There were no female senior Principal Investigators (PIs) and only three female graduate students in our department, so continuing a career in academia wasn’t an obvious option. However, Biochemist Patricia (Pat) Clarke, saw something in me and became a mentor. Pat encouraged me in an almost all-male environment and gave me some very insightful advice: don’t follow fashion, as fashionable areas are already full of ambitious men and you won’t compete; find something that fascinates you, make your own niche and stick to it. I had become fascinated by bacterial swimming behaviour, but, rather than use the model organism E. coli, I decided to investigate ‘decision making’ in the metabolically flexible Rhodobacter sphaeroides, which eventually led to setting up my own lab working on the new field of motility and chemotaxis.

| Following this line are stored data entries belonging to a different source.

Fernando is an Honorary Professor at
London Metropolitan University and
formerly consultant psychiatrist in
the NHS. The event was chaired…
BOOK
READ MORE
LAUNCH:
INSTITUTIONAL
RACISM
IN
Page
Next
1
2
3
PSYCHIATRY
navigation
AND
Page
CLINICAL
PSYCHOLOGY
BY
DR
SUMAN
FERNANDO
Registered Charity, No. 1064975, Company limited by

After further encouragement from Pat, I was awarded a Lister Fellowship and three years later started a lectureship at the University of Oxford – something I never thought I would get when applying – where I continued my work on R. sphaeroides motile behaviour. I became a working mother of two at a time when there was no official maternity leave or nursery provision, but my children tell me they had a happy, stable (if rather odd) upbringing, and both are now scientists.

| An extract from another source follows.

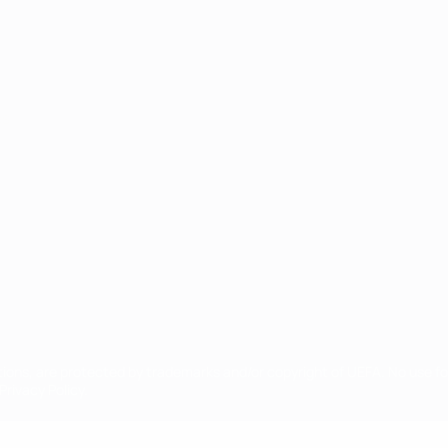
ês
tions, are protected by trademarks and/or copyright of UEFA. No use 
rivacy Policy.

The above very briefly summarises the work of over 40 years, over 40 graduate students and over 40 postdocs! It may seem like it was plain sailing, but there were numerous rejected grants and papers along the way and a lot of sceptical and increasingly aggressive, personal reviews as I became more established and successful, which often led me to question whether I should be where I am. I now have enough self-confidence to believe comments such as “If you can become an FRS, anyone can” and “It is only because they have quotas for women” reflect on the writers and I do deserve what recognition I have, and I have contributed a tiny amount to our understanding of how bacteria function, but it took time and a supportive peer group to get here.